Mapou Yanga-Mbiwa, da qualche settimana, è un giocatore libero. Libero da una prigione dorata, libero da una torre d'avorio in cui, quasi per caso, si era andato a infilare. Libero da un vincolo oppressivo con il Lione, che da tempo ormai lo considerava un corpo estraneo. Da tempo? Da anni, addirittura. Più di due anni e mezzo. Un'eternità.
L'ultima partita disputata in campionato da Yanga-Mbiwa risale al 29 novembre 2017, 1-2 interno contro il Lilla.

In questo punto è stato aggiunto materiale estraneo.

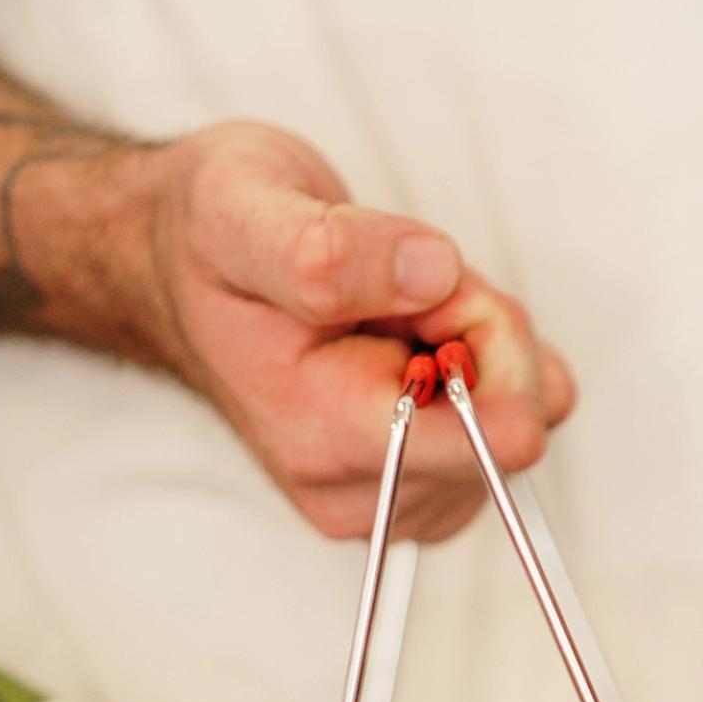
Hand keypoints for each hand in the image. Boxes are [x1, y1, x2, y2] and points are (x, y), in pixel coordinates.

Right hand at [120, 121, 575, 541]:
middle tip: (396, 288)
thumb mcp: (243, 209)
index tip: (428, 290)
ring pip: (523, 416)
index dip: (483, 336)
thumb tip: (432, 274)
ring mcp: (397, 491)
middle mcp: (360, 490)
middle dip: (477, 328)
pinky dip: (484, 359)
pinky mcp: (424, 476)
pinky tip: (414, 334)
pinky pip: (515, 418)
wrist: (180, 266)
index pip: (487, 439)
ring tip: (391, 310)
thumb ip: (331, 252)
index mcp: (321, 439)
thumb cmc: (207, 242)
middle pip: (515, 421)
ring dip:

Fin lì, le cose non erano andate troppo bene. Ma è da allora che si consuma il dramma sportivo dell'ex difensore della Roma. Fuori da ogni progetto, fuori da ogni piano tattico degli allenatori succedutisi nel corso delle ultime stagioni sulla panchina dell'OL: l'ultimo la sua vecchia conoscenza Rudi Garcia, subentrato a ottobre 2019 a Sylvinho.
Da quel novembre 2017, Yanga-Mbiwa è praticamente scomparso dalla prima squadra. Prima lasciato in panchina, poi addirittura spedito nella seconda squadra del Lione, nel CFA, la quarta serie francese. Con qualche comparsata solo nelle due coppe nazionali. Un'umiliazione totale per un difensore che, nel 2012, si laureava campione della Ligue 1 con il miracoloso Montpellier guidato in attacco da Olivier Giroud.
E dire che Yanga-Mbiwa all'inizio della sua avventura a Lione faceva coppia in difesa con un certo Umtiti, oggi a Barcellona. Poi è stato sopravanzato un po' da chiunque: da Diakhaby, da Morel, da Marcelo. Fino a diventare l'ultimissima scelta.
"Nella scorsa stagione - diceva Yanga-Mbiwa all'Equipe un anno fa - il Lione voleva che me ne andassi. Però io non volevo andare via in prestito. Volevo una cessione a titolo definitivo o attraverso uno scambio. Ma il club non riusciva a vedere soddisfatte le proprie richieste. Così ho preferito restare.
Vorrei giocare di nuovo a calcio, quindi spetta ad entrambe le parti trovare la soluzione migliore. Comunque non me ne andrò alle loro condizioni. Non ho intenzione di rinunciare al mio contratto col Lione. Nessun calciatore lo farebbe".
In Italia, peraltro, Yanga-Mbiwa ce lo ricordiamo piuttosto bene: la Roma lo prese dal Newcastle nell'estate del 2014. Non era una prima scelta, Mapou, ma entrò lo stesso nei cuori dei sostenitori per un goal in un derby difficilmente dimenticabile: quello che nel maggio del 2015 consentiva alla formazione di Garcia (arieccolo) di chiudere il campionato al secondo posto, dietro alla Juventus e davanti alla stessa Lazio, costretta ai preliminari di Champions League.
"Non ho mai sofferto così sotto lo sguardo di un calciatore - raccontò una volta Walter Sabatini, ricordando i momenti in cui dovette comunicare a Yanga-Mbiwa l'addio alla Roma dopo appena 12 mesi - non ha più parlato, ha sbarrato gli occhi per 10 minuti e poi se n’è andato. Quei 10 minuti mi hanno ucciso".
Getty ImagesSe Sabatini si è fatto prendere dai rimorsi, Garcia non ha però fatto sconti a Yanga-Mbiwa quando se l'è ritrovato a Lione. Una volta i giornalisti francesi gli hanno chiesto di lui durante una conferenza stampa e l'ex allenatore giallorosso ha semplicemente risposto che "Mapou si sta allenando bene". Però, come i suoi precedessori, non gli ha mai dato una chance.
Oggetto misterioso vero e proprio, Yanga-Mbiwa è entrato anche nelle mire della tifoseria del Lione per il suo stipendio: più di 3 milioni annui, uno dei più elevati dell'intera rosa del Lione. All'inizio della stagione è stato inserito dal club nella lista per la prima fase Champions League, ma senza essere mai convocato.
L'incubo è finalmente svanito lo scorso 1° luglio, il giorno in cui Yanga-Mbiwa ha iniziato una nuova vita da calciatore svincolato alla naturale conclusione del proprio contratto con il Lione. Quasi tre anni di amarezze non si possono cancellare con un colpo di spugna, ma intanto è un primo passo per la rinascita. E ora, chi avrà il coraggio di puntare su di lui?